The public uproar over Meta's Ray-Ban smart glasses funnelling footage to Facebook servers has been loud. Ibrahim Diallo, a software engineer, is less than shocked. In a piece published this week, he argues that the data collection behind modern AI has been sitting in plain sight for years — buried in the terms of service that billions of users click past without reading. Microsoft, Google, Apple, and Meta have all built harvesting infrastructure into products their customers pay for. AI training is a growing part of what that data feeds.

His best evidence is a quote from Yann LeCun — Meta's former Chief AI Scientist — casually describing how the company trained large convolutional neural networks on "literally billions of images" scraped from Instagram to predict hashtags, then reused those models elsewhere.
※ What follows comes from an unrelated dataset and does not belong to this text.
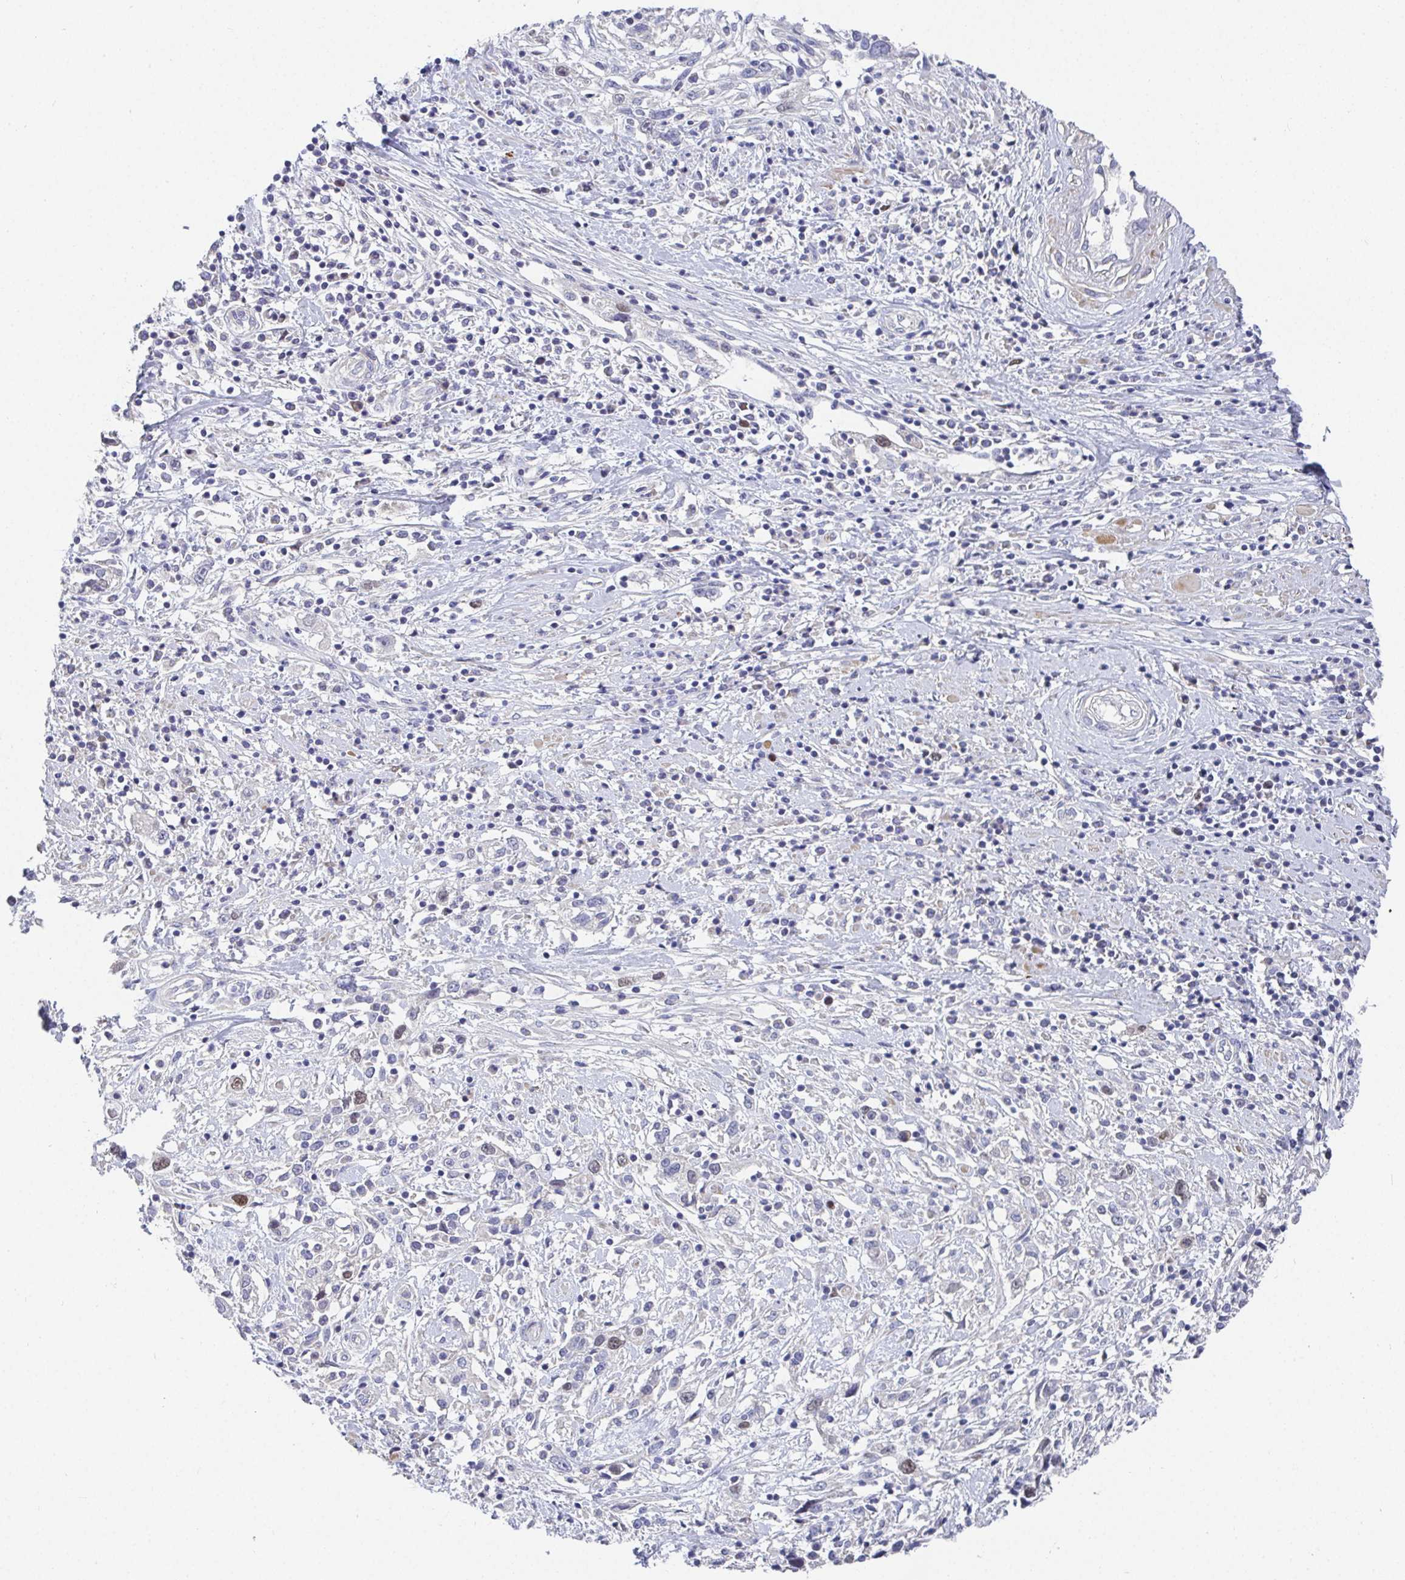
{"staining": {"intensity": "weak", "quantity": "<25%", "location": "nuclear"}, "tissue": "cervical cancer", "cell_type": "Tumor cells", "image_type": "cancer", "snomed": [{"axis": "morphology", "description": "Adenocarcinoma, NOS"}, {"axis": "topography", "description": "Cervix"}], "caption": "Adenocarcinoma (cervical) stained for a protein using IHC displays no expression tumor cells.", "gene": "ATP5F1C", "patient": {"sex": "female", "age": 40}}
LeCun said this roughly seven years before the Ray-Ban story broke. Large-scale collection of user-generated content is not a recent edge case or a policy slip; it has been the working method of frontier AI development since the deep learning boom began. The glasses aren't an aberration. They're a consequence of something that has been running at industrial scale for a decade.

Diallo's broader point is that the outrage misreads the situation. The collection was always there. What changes with wearables is that it moves off the screen and into physical space — conversations, faces, rooms. His conclusion is blunt: any internet-connected device you do not physically control should be assumed to be collecting data. The Ray-Ban story is not a warning about what might happen. It's a demonstration of what already has.